Audio & Video of Rabbi Yisroel Barkin: The Kashrut Of The Murex Trunculus Snail For Techeilit – Tekhelet – vilnagaon.org
A comment by Shlomo Moshe Scheinman on the video/audio that appears below. Because the timing of the rediscovery of Tekhelet has some importance for my article A Solution to Fundamental Problems Regarding Tekhelet and Rabbi Barkin without intention put some confusion into the issue, so I thought I would quote from Levi Kitrossky Do We Know Tekhelet? to set the record straight.

By 1980, there appeared a number of specialists in ancient dyeing, who were sure that Tekhelet and the Tyrian purple were the same. Among them were Israeli scientists who tried to prove it. I.I.Ziderman developed theory that different species of Murex give more reddish and more bluish color. The latter could be Argaman and the latter Tekhelet, according to Dr. Ziderman. This bluish color had been obtained as early as 1832 by Bizio. The greatest problem was the color – not blue enough. In 1985, prof. Otto Elsner, a specialist in dyes, together with marine zoologist Ehud Spanier, found the the color depends on sex of mollusks. Later they published breathtaking news: they succeeded obtaining a blue color dye from the species Murex trunculus (Argamon kehe-kutzim)!
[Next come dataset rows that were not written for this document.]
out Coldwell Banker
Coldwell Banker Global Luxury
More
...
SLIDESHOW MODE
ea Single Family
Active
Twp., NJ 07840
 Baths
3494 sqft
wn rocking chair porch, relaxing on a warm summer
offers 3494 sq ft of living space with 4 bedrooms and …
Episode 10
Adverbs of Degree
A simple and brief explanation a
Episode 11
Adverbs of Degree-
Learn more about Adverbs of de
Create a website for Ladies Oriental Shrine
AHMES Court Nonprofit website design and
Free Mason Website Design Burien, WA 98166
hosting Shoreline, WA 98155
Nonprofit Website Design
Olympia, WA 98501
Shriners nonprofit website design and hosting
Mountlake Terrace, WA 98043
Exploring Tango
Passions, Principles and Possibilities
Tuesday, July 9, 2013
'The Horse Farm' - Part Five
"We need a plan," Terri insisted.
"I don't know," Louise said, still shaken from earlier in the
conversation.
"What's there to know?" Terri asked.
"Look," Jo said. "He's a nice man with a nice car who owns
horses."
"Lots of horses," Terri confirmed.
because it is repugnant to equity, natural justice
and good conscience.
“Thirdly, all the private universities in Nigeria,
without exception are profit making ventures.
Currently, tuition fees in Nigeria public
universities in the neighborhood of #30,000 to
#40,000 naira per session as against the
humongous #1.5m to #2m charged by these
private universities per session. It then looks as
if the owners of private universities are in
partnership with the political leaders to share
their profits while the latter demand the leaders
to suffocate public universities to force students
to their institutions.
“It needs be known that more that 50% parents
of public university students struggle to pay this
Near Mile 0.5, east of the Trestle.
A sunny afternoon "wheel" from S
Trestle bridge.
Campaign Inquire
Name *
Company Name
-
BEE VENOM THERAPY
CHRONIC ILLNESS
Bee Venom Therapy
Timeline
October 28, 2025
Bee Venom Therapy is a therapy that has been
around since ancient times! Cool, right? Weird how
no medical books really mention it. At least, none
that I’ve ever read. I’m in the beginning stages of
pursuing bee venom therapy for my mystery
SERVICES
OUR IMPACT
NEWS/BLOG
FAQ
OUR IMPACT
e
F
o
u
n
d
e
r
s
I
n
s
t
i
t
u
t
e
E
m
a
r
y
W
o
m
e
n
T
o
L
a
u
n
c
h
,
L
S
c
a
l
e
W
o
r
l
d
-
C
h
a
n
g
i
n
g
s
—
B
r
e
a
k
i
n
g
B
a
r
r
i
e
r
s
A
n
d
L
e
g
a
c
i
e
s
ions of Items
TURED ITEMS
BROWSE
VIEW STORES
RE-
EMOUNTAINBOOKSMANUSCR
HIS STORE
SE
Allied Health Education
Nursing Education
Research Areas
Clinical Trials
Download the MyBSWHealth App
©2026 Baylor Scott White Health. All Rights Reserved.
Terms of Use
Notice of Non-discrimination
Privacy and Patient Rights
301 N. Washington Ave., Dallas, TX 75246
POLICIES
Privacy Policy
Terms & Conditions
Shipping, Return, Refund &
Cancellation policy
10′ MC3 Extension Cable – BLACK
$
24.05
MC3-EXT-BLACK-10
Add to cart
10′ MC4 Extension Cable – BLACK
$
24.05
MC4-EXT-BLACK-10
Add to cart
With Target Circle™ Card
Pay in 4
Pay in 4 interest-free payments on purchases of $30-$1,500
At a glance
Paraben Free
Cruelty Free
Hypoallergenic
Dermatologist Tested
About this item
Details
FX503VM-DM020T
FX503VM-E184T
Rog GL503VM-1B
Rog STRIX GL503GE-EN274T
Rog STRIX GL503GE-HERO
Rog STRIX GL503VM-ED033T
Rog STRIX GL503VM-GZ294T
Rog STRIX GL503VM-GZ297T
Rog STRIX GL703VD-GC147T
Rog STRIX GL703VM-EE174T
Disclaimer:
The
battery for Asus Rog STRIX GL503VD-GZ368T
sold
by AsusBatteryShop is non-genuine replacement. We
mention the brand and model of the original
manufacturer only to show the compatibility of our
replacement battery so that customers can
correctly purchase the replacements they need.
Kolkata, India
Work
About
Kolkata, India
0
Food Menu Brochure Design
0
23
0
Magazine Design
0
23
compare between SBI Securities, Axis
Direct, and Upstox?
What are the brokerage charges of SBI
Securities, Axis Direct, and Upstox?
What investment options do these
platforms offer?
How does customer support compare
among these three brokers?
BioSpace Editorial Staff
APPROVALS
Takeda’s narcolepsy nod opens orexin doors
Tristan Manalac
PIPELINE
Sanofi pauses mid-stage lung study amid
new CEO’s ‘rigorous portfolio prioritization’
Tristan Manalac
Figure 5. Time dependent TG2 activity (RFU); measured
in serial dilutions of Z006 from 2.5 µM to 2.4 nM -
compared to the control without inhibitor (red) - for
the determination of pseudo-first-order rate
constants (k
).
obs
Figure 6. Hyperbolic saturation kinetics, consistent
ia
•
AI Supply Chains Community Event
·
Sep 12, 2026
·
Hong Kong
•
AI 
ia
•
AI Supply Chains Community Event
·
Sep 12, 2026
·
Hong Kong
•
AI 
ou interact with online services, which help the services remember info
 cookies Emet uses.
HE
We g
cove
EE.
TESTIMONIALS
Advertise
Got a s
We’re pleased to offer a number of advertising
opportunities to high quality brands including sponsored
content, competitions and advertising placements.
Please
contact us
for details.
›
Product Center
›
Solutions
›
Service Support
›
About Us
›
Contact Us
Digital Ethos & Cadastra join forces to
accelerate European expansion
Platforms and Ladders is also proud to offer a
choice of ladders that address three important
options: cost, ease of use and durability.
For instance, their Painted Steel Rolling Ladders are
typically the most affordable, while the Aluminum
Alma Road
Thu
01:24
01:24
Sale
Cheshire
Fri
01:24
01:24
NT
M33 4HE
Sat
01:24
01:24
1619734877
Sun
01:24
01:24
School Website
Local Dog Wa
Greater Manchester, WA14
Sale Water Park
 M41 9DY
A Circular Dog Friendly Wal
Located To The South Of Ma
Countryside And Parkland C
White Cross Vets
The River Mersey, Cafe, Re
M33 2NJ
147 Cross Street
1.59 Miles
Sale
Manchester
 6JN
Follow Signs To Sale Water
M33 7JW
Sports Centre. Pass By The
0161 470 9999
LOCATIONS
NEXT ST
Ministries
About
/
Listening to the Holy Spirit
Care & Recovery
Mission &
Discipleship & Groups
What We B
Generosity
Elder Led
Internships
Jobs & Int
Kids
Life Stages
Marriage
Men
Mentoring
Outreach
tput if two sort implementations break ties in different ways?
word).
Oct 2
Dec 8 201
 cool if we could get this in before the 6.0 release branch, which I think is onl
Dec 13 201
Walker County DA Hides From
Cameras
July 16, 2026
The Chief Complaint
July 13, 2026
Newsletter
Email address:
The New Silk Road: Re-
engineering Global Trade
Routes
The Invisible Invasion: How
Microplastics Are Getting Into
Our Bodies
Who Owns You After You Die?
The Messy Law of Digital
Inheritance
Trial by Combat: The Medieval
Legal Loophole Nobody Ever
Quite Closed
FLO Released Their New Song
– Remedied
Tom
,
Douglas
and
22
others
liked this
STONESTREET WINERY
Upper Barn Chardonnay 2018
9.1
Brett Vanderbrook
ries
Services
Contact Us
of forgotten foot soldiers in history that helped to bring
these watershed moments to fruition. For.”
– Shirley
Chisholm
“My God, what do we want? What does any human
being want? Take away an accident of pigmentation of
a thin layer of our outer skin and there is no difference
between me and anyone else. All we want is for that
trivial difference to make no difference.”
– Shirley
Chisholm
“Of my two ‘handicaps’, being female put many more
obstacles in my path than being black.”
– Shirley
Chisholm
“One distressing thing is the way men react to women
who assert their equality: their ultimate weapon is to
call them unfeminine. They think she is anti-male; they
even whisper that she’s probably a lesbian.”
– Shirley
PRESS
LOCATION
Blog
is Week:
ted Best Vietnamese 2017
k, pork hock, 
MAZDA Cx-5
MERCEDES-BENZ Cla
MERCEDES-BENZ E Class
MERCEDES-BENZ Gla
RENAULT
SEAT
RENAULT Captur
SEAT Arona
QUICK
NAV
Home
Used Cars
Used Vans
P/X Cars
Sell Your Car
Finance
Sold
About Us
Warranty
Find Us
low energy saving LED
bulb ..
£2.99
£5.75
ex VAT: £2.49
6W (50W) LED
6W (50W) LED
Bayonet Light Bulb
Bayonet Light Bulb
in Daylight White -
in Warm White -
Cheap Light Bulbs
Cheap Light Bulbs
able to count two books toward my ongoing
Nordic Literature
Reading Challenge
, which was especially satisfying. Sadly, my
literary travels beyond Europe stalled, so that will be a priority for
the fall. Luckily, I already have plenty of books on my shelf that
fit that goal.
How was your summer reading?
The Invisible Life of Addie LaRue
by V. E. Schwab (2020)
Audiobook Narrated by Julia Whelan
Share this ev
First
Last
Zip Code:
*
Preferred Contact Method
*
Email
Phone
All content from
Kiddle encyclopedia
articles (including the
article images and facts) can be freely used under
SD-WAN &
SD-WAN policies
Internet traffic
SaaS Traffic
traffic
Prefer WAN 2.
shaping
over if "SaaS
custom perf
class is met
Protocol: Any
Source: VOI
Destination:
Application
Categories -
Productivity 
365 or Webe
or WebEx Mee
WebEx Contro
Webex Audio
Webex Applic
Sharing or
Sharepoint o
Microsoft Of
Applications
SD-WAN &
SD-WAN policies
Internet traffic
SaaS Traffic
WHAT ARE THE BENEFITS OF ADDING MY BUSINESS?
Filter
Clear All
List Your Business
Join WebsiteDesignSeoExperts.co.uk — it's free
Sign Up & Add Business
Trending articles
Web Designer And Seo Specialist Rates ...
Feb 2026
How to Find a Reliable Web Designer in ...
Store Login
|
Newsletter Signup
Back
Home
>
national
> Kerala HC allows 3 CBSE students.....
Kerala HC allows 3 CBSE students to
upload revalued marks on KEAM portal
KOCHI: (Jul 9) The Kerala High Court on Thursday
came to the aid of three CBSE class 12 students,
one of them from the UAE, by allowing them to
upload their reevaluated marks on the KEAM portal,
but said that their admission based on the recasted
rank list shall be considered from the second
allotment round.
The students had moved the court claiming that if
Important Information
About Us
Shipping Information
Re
The main result was that the dyeing in intensive sunlight resulted in blue, whereas the dyeing during a moderately bright day or in a room resulted in purple. These results were in essence printed in German already in 1944 by Driessen. After some investigation, it turned out that a photochemical process was involved that results in a partial loss of bromine atoms.
A mixture of dibromo-, monobromo-, and plain indigo emerges, as shown by Prof. Zvi Koren. The loss of bromine makes the color of the dye less deep, as the theory predicts, and it turns out to be blue rather than purple. The processes in secretions of mollusks are not simple, though. The percentage of bromine appears to depend on the snail’s sex, and it varies during the life of the mollusk, as was discovered by Elsner and Spanier. The fraction of bromine and so the color to be yielded also depends on the exact species in the family.

Another important character of the story is Rav Eliahu Tavger. He is the one who produced the first tzitzit dyed by snails from northern Israeli beaches and proclaimed them to be valid from the point of view of the Jewish law. (Interestingly, the late father of Rav Eliahu prof. Benzion Tavger restored the “Avraam Avinu” synagogue in Hebron, basically single-handed).

There are two ways of dyeing Murex dyeing technique can be implemented in two ways – from fresh snails, using natural indigo precursors, or from a dry extract. The former is not practical in big quantities, while the latter requires the vat process. The vat dyeing has been run smoothly enough for several years but it employs some modern chemicals, the favorite one being sodium dithionite Na2S2O4. The fact that no such things could be used by the ancient renders the idea somewhat doubtful.

Then, in 1995, Dr. Cardon found and translated a 1418 Florentine recipe for a vat process that used an indigoid plant called woad. This technique involved fermentation. During the process, leaves were put in hot alkaline water for a while, and then the resulting liquid became capable of reducing indigo. Research showed that in these conditions, a bacteria of Clostridium family developed, and the process was not purely chemical but rather microbiological. The foundation “P’til Tekhelet” learned about the breakthrough and sent the dry extract of snails to several people, asking to repeat the process. One of them was John Edmonds of England, a retired engineer who had been interested in ancient dyeing for years; another was Prof. Zvi Koren at the Shenkar College in Israel. Mr. Edmonds found that woad fermentation was not good, since it brings its own indigo in and obscures the results. So, he turned to fermentation from cockles’ meat, as he was short on the Murex. In 2000, it was finally clear that Mr. Edmonds succeeded not only in dyeing but also in restoration of the process described by Pliny the Elder. It also turned out that what Pliny described was not only dyeing but also fermentation and reduction of indigoids into a yellow solution of leuco-base . The conditions of the process – alkaline, heat, and high amounts of salt – enable the growth of the desired bacteria while preventing the growth of others. In that same year, Prof. Koren succeeded in developing a completely natural dyeing method, using an all-murex system for both the reduction and the dyeing stages, which also made the dye production highly efficient.

Wool put in this yellow leuco-solution absorbs the chemical; when taken out into the air, it turns purple or blue, depending on the intensity of light and other factors, as originally shown by the late Prof. Elsner.

It turns out that for all practical purposes, The Modern-Ancient Tekhelet industry was restored about 3 to 4 decades after the founding of the state of Israel. The theoretical research of Bizzio or Driessen before the founding of the state of Israel was on the practical level not enough to start getting the Biblical commandment restored. It was the research of Elsner, Spanier, and Ziderman that convinced some of the Rabbinic world to wear Tekhelet derived from Murex Trunculus.